Le GDPR et la préservation des archives privées

Le thème auquel est consacrée la journée d’étude concerne l’exercice et la garantie de deux droits fondamentaux de la personne : l’un, relatif à la protection des données personnelles, expressément protégé par l’article 8 de la Charte des droits fondamentaux de l’Union européenne, l’autre, à la recherche historique, protégé par l’article 9 de notre Charte constitutionnelle.

Le Règlement 2016/679 de l’UE et notre Code actuel pour la protection des données à caractère personnel, qui prévoit des garanties et des exceptions au traitement à des fins de conservation dans l’intérêt public, de recherche scientifique ou historique ou à des fins statistiques, appliquent en fait le droit de l’équilibre entre droits ou principes constitutionnels : En effet, la finalité de la recherche historique, telle que l’archivage dans l’intérêt public, la recherche scientifique ou à des fins statistiques, n’est pas considérée comme incompatible avec les différentes finalités initiales pour lesquelles les données à caractère personnel ont été soumises au traitement – exception au principe de limitation du traitement – et elle légitime une conservation des données pour des périodes excédant la réalisation de la finalité initiale – exception au principe de limitation du stockage1.

En ce qui concerne les points soulignés ci-dessus, un aspect mérite une attention particulière :

notre Code, en énumérant les traitements considérés d’intérêt public significatifs effectués par des sujets qui accomplissent des tâches d’intérêt public ou liées à l’exercice des pouvoirs publics, comprend :

“cc) les traitements effectués à des fins d’archivage dans l’intérêt public ou de recherche historique, concernant la conservation, l’organisation et la communication des documents conservés dans les archives de l’État, dans les archives historiques des organismes publics ou dans les archives privées déclarées d’intérêt historique particulièrement important, à des fins de recherche scientifique ainsi qu’à des fins statistiques par des sujets appartenant au système statistique national (Sistan) “. (Art. 2 – sexies c. 2)

La question se pose donc : les traitements effectués par des organismes privés dans le cadre des fonctions de conservation et de valorisation de leurs archives historiques sont-ils légitimes, conformément à la discipline renouvelée de la protection des données personnelles ?

L’interprétation selon laquelle, pour autoriser le traitement de données à caractère personnel à des fins de recherche historique par des organismes privés, la déclaration d’intérêt historique considérable du patrimoine documentaire détenu est essentielle (articles 13 et 14 du Code des biens culturels), semble être en contradiction avec le caractère constitutionnellement protégé de la recherche historique.

Notre Constitution, comme on le sait, garantit la liberté d’exercer les droits du savoir (art. 33).
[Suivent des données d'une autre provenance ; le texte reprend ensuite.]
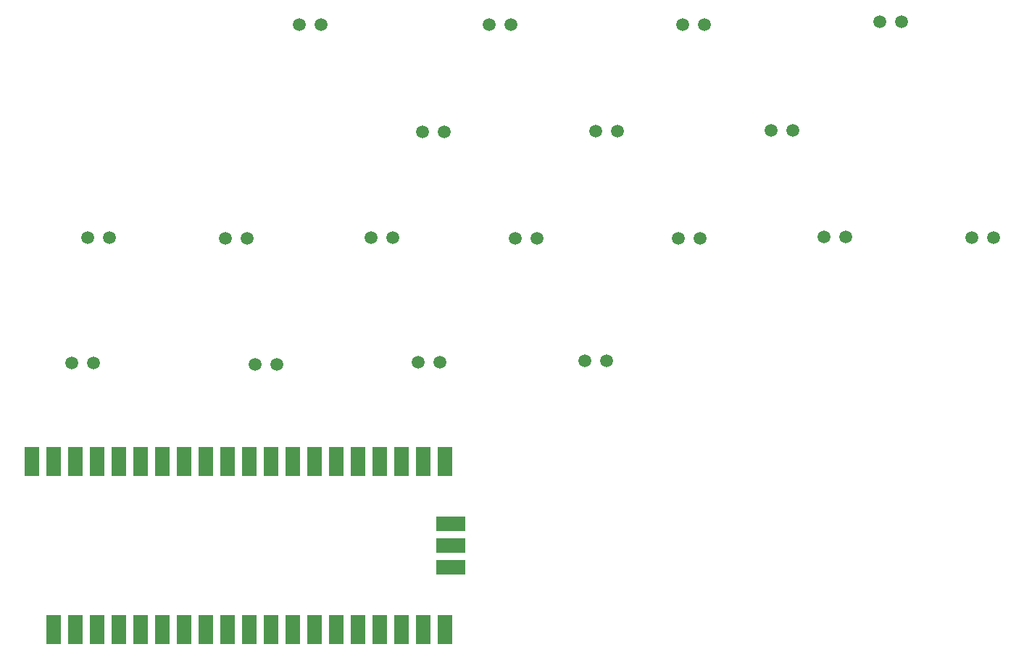
<source format=gbr>
%TF.GenerationSoftware,KiCad,Pcbnew,6.0.10+dfsg-1~bpo11+1*%
%TF.CreationDate,2023-03-07T10:26:52+00:00*%
%TF.ProjectId,CoverUI,436f7665-7255-4492-9e6b-696361645f70,rev?*%
%TF.SameCoordinates,Original*%
%TF.FileFunction,Paste,Bot*%
%TF.FilePolarity,Positive*%
%FSLAX46Y46*%
G04 Gerber Fmt 4.6, Leading zero omitted, Abs format (unit mm)*
G04 Created by KiCad (PCBNEW 6.0.10+dfsg-1~bpo11+1) date 2023-03-07 10:26:52*
%MOMM*%
%LPD*%
G01*
G04 APERTURE LIST*
%ADD10C,1.520000*%
%ADD11R,1.700000X3.500000*%
%ADD12R,3.500000X1.700000*%
G04 APERTURE END LIST*
D10*
%TO.C,D1013*%
X159752000Y-93887000D03*
X162292000Y-93887000D03*
%TD*%
%TO.C,D1016*%
X93272000Y-108777000D03*
X95812000Y-108777000D03*
%TD*%
%TO.C,D1005*%
X112852000Y-81577000D03*
X115392000Y-81577000D03*
%TD*%
%TO.C,D1012*%
X142742000Y-94007000D03*
X145282000Y-94007000D03*
%TD*%
%TO.C,D1002*%
X120632000Y-69037000D03*
X123172000Y-69037000D03*
%TD*%
%TO.C,D1006*%
X133062000Y-81527000D03*
X135602000Y-81527000D03*
%TD*%
%TO.C,D1007*%
X153562000Y-81407000D03*
X156102000Y-81407000D03*
%TD*%
%TO.C,D1017*%
X112392000Y-108497000D03*
X114932000Y-108497000D03*
%TD*%
%TO.C,D1014*%
X177042000Y-93947000D03*
X179582000Y-93947000D03*
%TD*%
%TO.C,D1010*%
X106892000Y-93947000D03*
X109432000Y-93947000D03*
%TD*%
%TO.C,D1018*%
X131862000Y-108317000D03*
X134402000Y-108317000D03*
%TD*%
%TO.C,D1001*%
X98472000Y-69037000D03*
X101012000Y-69037000D03*
%TD*%
%TO.C,D1004*%
X166332000Y-68757000D03*
X168872000Y-68757000D03*
%TD*%
%TO.C,D1008*%
X73787000Y-93947000D03*
X76327000Y-93947000D03*
%TD*%
%TO.C,D1015*%
X71932000Y-108607000D03*
X74472000Y-108607000D03*
%TD*%
%TO.C,D1011*%
X123722000Y-94007000D03*
X126262000Y-94007000D03*
%TD*%
%TO.C,D1009*%
X89822000Y-94067000D03*
X92362000Y-94067000D03*
%TD*%
%TO.C,D1003*%
X143252000Y-69037000D03*
X145792000Y-69037000D03*
%TD*%
D11*
%TO.C,U1*%
X67208400Y-120156400D03*
X69748400Y-120156400D03*
X72288400Y-120156400D03*
X74828400Y-120156400D03*
X77368400Y-120156400D03*
X79908400Y-120156400D03*
X82448400Y-120156400D03*
X84988400Y-120156400D03*
X87528400Y-120156400D03*
X90068400Y-120156400D03*
X92608400Y-120156400D03*
X95148400Y-120156400D03*
X97688400Y-120156400D03*
X100228400Y-120156400D03*
X102768400Y-120156400D03*
X105308400Y-120156400D03*
X107848400Y-120156400D03*
X110388400Y-120156400D03*
X112928400Y-120156400D03*
X115468400Y-120156400D03*
X115468400Y-139736400D03*
X112928400Y-139736400D03*
X110388400Y-139736400D03*
X107848400Y-139736400D03*
X105308400Y-139736400D03*
X102768400Y-139736400D03*
X100228400Y-139736400D03*
X97688400Y-139736400D03*
X95148400Y-139736400D03*
X92608400Y-139736400D03*
X90068400Y-139736400D03*
X87528400Y-139736400D03*
X84988400Y-139736400D03*
X82448400Y-139736400D03*
X79908400Y-139736400D03*
X77368400Y-139736400D03*
X74828400Y-139736400D03*
X72288400Y-139736400D03*
X69748400Y-139736400D03*
D12*
X116138400Y-127406400D03*
X116138400Y-129946400D03*
X116138400Y-132486400D03*
%TD*%
M02*

</source>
Sur la base de ce principe, une interprétation de la notion de traitement à des fins de recherche historique apparaît donc extrêmement restrictive, voire trompeuse, en tant que prérogative exclusive des sujets publics ou des différents organismes qui ont reçu une imprimatur d’une autorité publique (la déclaration d’intérêt historique notable).

La recherche historique est libre et ce principe constitutionnel implique que les sujets privés peuvent mener des activités de recherche sans aucune limitation quant au matériel disponible.